● Stated exercise
Please pull every line of text from the records below and reproduce each one word for word, leaving the pictures out of your answer.

● Data for this exercise
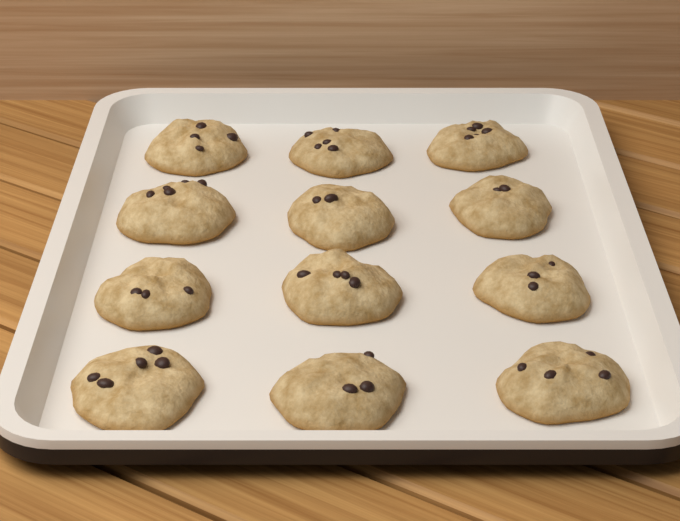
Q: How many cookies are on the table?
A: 12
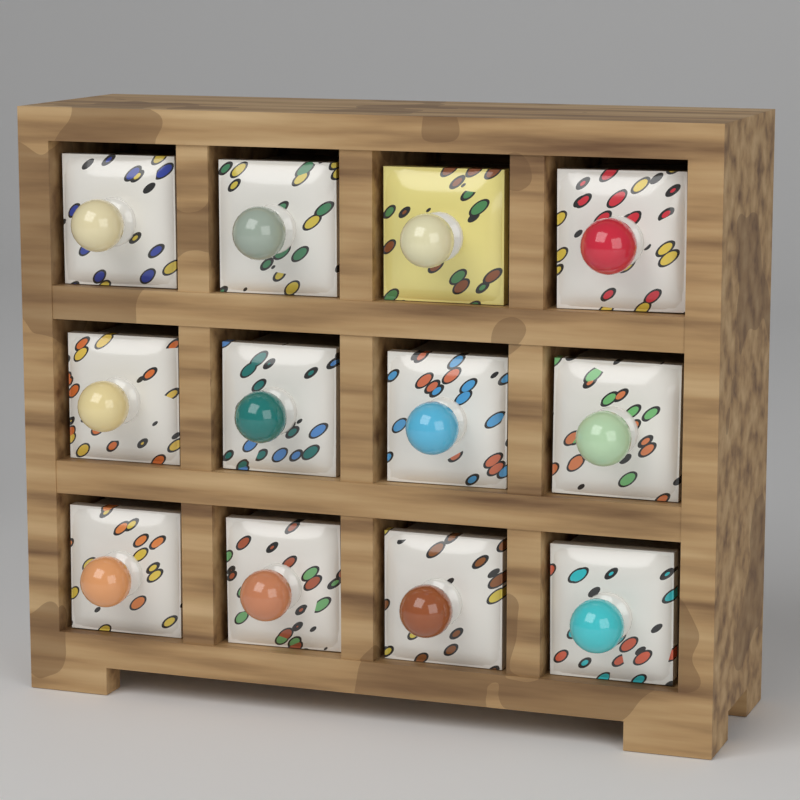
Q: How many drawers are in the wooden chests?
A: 12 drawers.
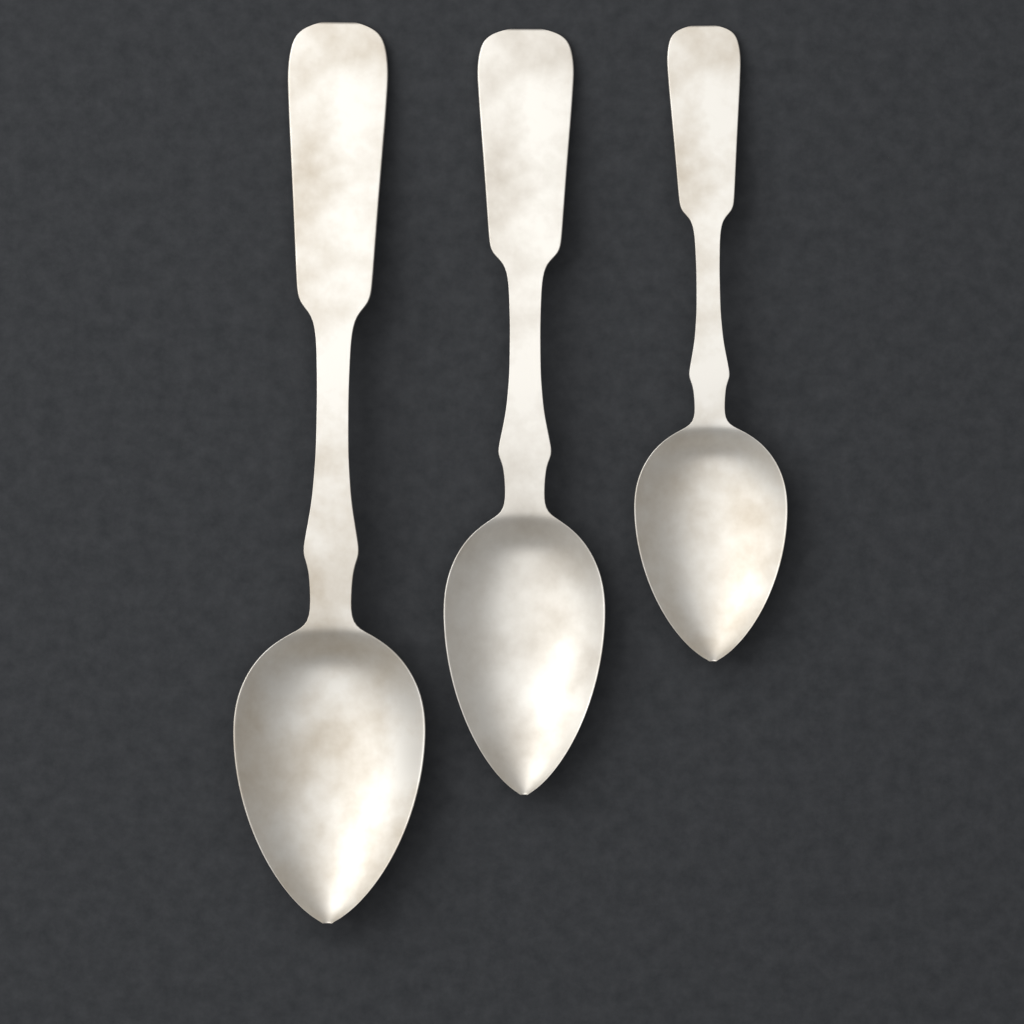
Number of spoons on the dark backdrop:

● Answer below
Q: How many cookies are on the table?
A: 12
Q: How many drawers are in the wooden chests?
A: 12 drawers.
Number of spoons on the dark backdrop:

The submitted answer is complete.